Push Germany to Do More

The United States should encourage Germany to become a stronger military power and another “framework nation” in the European security order. This will require making long-overdue changes that explicitly signal that the days of passing on the costs of national defense to American taxpayers are over. As Defense Priorities’ fellow Richard Hanania explained last year, “American leaders must see the U.S. presence abroad as a cost, not a benefit” to exert leverage over treaty partners and change their behavior.

A good start would be to withdraw the more than 30,000 U.S. troops permanently stationed in Germany and either close or hand over the bases to Berlin. In addition to consuming resources that could be better invested in naval and air assets, the presence of these land forces does not necessarily tie Berlin closer to Washington. Indeed, many American foreign policy elites are frustrated that the German government has not embraced the same confrontational stance towards Russia and instead pushed back against the Biden administration’s demand to implement harsh sanctions on Moscow if Ukraine is invaded.
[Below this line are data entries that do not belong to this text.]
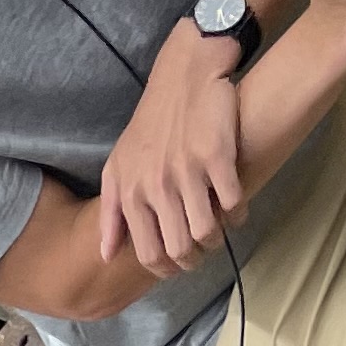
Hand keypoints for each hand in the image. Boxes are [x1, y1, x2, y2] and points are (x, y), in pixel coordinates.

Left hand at [97, 19, 249, 272]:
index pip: (148, 253)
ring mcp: (187, 171)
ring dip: (217, 239)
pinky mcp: (217, 155)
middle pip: (179, 248)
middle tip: (202, 252)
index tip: (177, 266)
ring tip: (219, 231)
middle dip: (194, 259)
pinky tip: (237, 209)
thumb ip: (110, 212)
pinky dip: (238, 213)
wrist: (184, 77)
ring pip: (207, 231)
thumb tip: (107, 255)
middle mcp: (156, 186)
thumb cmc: (150, 125)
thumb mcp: (117, 166)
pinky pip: (232, 202)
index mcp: (131, 193)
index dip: (166, 269)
This does not mean that the United States must leave NATO, although that might eventually be an option worth considering if Europeans become more strategically autonomous. However, it does mean that a more equal division of labor and within the alliance is necessary if it is going to have any political-military utility when it comes to defending its members from external threats. Indeed, once American forces have left, anxious NATO members in eastern Europe will be relying on neighbors with a greater interest in promoting and investing in the region’s collective security, including by engaging Russia through reciprocal diplomacy.

Encouraging the development of a Franco-German balancing coalition will, in the long-term, weaken Washington’s ability to influence Paris and Berlin as their foreign policies become more independent and assertive. Yet, given that the European theater is strategically subordinate to East Asia, this is a trade-off well worth making. The benefits associated with encouraging the development of a militarily stronger Germany through burden-sharing vastly outweigh the status quo alternative.